This function is unique to the SolarWinds Observability implementation.
Example
Use the last_fill()
function to ensure that the last recorded value within the viewable graph is repeated for the remaining intervals.
last_fill(json.errors.count)
rate()
Function
rate(v range-vector)
Definition
Calculates the per-second average rate of increase of the time series in the range vector. Breaks in monotonicity (such as counter resets due to target restarts) are automatically adjusted for.
rate
should only be used with counters. It is best suited for alerting, and for graphing of slow-moving counters.
When you combine rate()
with an aggregation operator (for example, sum()
), always take a rate()
first, then aggregate. Otherwise rate()
cannot detect counter resets when your target restarts.
Example
The following example expression returns the per-second rate of HTTP requests as measured over the last five minutes, per time series in the range vector.
rate(http_requests_total{job="api-server"}[5m])
round()
Function
round(v instant-vector)
Definition
Rounds the sample values of all elements in v
to the nearest integer. Ties are resolved by rounding up.
aggregation_over_time()
The following functions allow aggregating each series of a given range vector over time and return an instant vector with per-series aggregation results:
avg_over_time(range-vector)
: The average value of all points in the specified interval.min_over_time(range-vector)
: The minimum value of all points in the specified interval.max_over_time(range-vector)
: The maximum value of all points in the specified interval.sum_over_time(range-vector)
: The sum of all values in the specified interval.count_over_time(range-vector)
: The count of all values in the specified interval.last_over_time(range-vector)
: The most recent point value in the specified interval.
Subquery
Subquery allows you to run an instant query for a given range and resolution. The result of a subquery is a range vector.
Syntax
<instant_query> '[' <range> ':' [<resolution>] ']'
<resolution>
is optional. Default is the bucket size.
Example
min_over_time(rate(http_requests_total[5m])[30m:1m])
Breakdown:
-
rate(http_requests_total[5m])[30m:1m]
is the subquery, whererate(http_requests_total[5m])

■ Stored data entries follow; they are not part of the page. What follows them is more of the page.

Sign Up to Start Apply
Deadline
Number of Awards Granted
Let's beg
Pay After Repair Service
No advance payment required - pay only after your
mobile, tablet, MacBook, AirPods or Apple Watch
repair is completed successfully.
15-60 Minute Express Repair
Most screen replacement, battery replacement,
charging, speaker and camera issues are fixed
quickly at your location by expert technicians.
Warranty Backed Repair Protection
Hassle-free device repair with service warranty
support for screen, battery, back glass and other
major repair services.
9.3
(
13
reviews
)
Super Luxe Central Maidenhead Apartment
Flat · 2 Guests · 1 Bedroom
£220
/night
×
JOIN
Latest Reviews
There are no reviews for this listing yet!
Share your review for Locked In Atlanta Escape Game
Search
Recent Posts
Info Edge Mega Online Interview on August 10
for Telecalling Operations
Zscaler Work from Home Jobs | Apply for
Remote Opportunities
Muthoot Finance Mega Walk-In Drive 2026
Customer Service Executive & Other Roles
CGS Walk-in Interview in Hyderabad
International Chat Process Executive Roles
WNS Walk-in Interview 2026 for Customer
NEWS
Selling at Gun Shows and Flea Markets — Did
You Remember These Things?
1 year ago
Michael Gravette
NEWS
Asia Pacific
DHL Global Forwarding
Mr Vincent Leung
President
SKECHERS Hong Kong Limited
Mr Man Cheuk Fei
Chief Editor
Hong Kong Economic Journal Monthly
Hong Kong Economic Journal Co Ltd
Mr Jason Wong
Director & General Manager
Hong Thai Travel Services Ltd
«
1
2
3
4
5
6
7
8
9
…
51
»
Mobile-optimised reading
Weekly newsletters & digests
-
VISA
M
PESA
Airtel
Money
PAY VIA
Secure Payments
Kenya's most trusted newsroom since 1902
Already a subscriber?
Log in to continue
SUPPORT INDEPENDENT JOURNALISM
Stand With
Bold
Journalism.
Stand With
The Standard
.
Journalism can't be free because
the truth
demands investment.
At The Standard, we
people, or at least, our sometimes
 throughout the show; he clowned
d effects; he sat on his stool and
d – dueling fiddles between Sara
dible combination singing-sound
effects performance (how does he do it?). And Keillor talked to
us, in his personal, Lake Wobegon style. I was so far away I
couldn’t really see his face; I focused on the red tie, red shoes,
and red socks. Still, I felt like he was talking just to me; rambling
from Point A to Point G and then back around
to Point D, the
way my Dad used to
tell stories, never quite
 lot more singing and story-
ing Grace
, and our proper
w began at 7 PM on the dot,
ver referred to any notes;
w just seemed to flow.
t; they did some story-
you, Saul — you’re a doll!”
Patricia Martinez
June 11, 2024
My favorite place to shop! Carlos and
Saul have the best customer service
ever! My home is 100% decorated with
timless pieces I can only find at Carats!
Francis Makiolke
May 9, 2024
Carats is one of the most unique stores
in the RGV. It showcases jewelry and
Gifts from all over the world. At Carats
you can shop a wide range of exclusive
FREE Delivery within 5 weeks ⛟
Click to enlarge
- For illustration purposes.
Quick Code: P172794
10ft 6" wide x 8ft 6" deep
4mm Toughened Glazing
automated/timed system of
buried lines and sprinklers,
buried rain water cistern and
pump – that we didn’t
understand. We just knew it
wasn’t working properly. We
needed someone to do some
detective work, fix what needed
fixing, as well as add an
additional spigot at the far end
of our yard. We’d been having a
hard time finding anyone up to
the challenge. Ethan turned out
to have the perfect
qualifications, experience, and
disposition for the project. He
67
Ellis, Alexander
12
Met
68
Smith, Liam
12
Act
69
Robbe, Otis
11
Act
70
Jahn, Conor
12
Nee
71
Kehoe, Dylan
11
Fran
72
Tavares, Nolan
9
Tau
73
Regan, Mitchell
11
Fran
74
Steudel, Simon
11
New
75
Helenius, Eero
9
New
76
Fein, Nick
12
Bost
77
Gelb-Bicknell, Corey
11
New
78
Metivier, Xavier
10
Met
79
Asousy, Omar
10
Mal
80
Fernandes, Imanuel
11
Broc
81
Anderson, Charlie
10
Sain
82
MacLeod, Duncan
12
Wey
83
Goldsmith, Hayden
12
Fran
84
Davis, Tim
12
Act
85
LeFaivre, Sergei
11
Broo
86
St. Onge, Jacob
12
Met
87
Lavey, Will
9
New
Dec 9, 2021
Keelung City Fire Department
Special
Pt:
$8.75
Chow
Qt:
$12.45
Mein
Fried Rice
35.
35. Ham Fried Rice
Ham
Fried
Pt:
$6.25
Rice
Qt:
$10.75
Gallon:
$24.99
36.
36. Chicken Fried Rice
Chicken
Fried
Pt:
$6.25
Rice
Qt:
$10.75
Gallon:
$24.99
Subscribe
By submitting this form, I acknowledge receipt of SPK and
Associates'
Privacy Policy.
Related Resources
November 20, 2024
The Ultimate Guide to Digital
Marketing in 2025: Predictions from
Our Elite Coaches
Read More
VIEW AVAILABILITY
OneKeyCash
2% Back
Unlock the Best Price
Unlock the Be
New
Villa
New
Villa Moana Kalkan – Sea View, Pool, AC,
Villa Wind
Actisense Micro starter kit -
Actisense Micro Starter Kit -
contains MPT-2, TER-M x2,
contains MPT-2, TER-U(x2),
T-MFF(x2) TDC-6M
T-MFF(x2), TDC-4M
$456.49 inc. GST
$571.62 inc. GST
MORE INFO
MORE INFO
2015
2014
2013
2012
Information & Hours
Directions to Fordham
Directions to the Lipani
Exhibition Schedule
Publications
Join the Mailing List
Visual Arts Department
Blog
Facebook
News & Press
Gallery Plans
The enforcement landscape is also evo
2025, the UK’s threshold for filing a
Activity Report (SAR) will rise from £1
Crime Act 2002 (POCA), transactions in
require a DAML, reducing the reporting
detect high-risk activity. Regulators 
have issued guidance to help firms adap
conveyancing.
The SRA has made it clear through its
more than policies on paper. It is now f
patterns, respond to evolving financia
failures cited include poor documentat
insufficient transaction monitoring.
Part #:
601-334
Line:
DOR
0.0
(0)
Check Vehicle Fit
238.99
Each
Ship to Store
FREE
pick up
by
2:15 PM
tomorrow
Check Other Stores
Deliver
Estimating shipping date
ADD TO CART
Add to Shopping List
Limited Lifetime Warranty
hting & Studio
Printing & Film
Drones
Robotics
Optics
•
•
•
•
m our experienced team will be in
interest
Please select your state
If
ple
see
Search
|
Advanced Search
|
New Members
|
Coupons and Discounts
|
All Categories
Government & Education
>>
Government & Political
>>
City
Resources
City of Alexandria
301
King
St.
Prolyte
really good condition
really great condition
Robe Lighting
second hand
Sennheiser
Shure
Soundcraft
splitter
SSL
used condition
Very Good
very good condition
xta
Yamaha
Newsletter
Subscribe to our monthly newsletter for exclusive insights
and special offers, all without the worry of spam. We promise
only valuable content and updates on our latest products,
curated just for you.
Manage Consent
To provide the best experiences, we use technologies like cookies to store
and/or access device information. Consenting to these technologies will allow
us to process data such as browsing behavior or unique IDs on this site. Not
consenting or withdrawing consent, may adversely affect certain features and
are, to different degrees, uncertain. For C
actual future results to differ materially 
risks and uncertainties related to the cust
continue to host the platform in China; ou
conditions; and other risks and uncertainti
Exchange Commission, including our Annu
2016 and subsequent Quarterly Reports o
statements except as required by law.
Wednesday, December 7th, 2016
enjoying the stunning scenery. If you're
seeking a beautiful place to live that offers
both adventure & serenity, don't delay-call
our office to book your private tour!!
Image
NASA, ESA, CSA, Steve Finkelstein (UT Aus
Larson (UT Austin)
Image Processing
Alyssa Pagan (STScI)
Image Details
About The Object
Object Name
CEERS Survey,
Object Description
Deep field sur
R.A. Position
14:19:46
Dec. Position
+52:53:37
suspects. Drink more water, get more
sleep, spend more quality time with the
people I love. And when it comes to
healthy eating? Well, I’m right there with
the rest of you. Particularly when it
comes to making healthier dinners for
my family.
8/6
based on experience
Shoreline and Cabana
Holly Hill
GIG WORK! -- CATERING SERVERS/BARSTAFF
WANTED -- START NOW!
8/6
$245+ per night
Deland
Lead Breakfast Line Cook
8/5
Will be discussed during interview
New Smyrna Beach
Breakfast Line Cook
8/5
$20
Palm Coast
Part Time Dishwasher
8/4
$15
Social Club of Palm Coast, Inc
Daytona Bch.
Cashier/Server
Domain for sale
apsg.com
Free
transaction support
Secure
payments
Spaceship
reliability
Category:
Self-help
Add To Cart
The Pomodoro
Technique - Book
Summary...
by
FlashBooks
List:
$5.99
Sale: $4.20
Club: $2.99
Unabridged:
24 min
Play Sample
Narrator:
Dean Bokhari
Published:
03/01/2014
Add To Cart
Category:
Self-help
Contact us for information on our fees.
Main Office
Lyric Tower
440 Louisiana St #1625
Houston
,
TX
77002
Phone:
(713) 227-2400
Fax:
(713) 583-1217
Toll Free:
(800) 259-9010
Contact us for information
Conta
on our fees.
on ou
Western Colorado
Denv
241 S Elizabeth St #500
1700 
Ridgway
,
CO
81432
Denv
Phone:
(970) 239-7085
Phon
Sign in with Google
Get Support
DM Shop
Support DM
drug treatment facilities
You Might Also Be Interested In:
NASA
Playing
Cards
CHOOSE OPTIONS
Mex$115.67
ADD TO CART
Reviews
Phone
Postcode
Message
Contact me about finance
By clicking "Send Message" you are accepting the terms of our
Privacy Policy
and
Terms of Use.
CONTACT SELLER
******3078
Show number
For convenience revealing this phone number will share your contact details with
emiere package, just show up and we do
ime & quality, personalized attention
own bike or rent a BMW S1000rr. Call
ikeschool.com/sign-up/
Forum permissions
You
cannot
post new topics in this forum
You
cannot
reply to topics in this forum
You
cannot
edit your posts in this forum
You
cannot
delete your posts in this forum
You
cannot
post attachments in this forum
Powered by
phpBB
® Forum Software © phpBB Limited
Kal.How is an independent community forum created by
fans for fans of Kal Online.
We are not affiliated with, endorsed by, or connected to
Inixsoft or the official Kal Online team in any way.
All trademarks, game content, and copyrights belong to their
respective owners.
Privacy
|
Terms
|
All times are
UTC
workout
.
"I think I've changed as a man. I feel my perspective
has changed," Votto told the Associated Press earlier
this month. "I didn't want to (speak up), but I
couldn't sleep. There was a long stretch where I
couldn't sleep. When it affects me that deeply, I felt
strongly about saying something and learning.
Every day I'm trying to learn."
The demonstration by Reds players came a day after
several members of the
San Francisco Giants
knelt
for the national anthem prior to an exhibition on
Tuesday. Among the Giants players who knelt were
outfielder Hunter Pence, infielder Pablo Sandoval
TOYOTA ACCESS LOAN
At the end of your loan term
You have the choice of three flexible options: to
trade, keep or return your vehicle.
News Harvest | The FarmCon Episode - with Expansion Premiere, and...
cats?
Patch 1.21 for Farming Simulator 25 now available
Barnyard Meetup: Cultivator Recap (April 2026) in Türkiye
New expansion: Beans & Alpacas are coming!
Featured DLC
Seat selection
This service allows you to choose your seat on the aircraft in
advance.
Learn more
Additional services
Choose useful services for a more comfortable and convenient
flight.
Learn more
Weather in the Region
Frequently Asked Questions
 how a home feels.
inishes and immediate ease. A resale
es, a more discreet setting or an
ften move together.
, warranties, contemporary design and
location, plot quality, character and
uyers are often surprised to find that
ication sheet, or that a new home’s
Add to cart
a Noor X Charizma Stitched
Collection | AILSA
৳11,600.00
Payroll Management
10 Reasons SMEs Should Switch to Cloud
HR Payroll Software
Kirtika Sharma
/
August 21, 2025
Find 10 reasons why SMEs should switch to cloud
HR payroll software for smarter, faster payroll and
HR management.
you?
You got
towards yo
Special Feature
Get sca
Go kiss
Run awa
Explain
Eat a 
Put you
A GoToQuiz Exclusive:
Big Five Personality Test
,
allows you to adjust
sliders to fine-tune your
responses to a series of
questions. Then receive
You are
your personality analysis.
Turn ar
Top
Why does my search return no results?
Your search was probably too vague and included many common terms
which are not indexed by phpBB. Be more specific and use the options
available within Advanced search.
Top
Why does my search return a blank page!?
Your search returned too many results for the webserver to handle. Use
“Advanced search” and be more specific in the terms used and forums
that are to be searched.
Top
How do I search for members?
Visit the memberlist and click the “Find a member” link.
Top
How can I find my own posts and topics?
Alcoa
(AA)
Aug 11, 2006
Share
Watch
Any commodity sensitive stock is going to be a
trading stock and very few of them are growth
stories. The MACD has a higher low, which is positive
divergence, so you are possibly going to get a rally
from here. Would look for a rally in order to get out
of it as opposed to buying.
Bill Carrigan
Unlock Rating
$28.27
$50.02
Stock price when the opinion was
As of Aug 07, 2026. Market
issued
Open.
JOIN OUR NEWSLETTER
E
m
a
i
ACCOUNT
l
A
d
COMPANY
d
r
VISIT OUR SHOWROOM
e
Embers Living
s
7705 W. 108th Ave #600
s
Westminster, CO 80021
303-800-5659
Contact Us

is the query to be executed. -
rate(http_requests_total[5m])
is executed fromstart=<now>-30m
toend=<now>
, at a resolution of1m
. -
Finally, the result of all the evaluations above are passed to
min_over_time()
.
Variable substitution
The SolarWinds implementation of PromQL supports built-in template variables that can be used in queries to simplify and enhance their flexibility. These variables include:
-
$timerange
: The displayed interval (for example, 1h). -
$timerange_s
: The same as$timerange
, but in seconds. -
$bucket_interval
: The interval used for bucketing in the query (for example, when the time range is 1 hour, the bucket interval might be 30 seconds; when the time range is 1 week, the bucket interval might be 1 hour). -
$bucket_interval_s
: The same as$bucket_interval
, but in seconds. -
$rate_bucket_interval
: Used in rate/interval functions and is four times larger than the standard scrape interval (ensuring the correct rate calculation). For example:rate(http_requests_total[$rate_bucket_interval])
These variables help in writing more dynamic and adaptable queries. Below are some example usages:
sum_over_time(trace.service.requests[$bucket_interval]) / $bucket_interval_s rate(k8s.container_cpu_usage_seconds_total[$rate_bucket_interval])
When a query with such parameters is used in dashboards, users can adjust time ranges of the whole dashboard without the need to adjust metric definitions themselves.
Entity Association
In PromQL, there is a special attribute entity.ids
that you can use to filter or group time series by specific entity IDs. entity.ids
is comma separater ordered list of entity IDs that are associated with individual time series. This feature is crucial for associating metrics with specific entities in your system. Below are the key points to understand and use this feature:
-
Filtering by entity ID: You can filter time series to include only those associated with a specific entity ID using
entity.ids
.Example:
metric_name{entity.ids=~"e-123456"}
filters all time series to include only those associated with the entity having IDe-123456
. -
Aggregating by entity ID: When you need to aggregate time series data by entity, use
entity.ids
in your aggregation functions.Example:
sum by (entity.ids) (metric_name)
aggregates the time series by the associated entity IDs. -
Important note on aggregation: When you are performing an aggregation on time series data (using functions like
sum
,avg
,max
, and so on), and you intend to use the composite metric in alerts on entities, it is mandatory to includeentity.ids
in the aggregation. This ensures that the individual time series can still be correctly associated with their respective entities.Example: If you use
sum by (attr1, attr2, entity.ids) (metric_name)
in a composite metric intended for alerts, the entities can be accurately linked to the individual time series.Failure to include
entity.ids
in such aggregations can result in a loss of association between the time series and their corresponding entities, which can lead to incorrect or incomplete alerting behavior.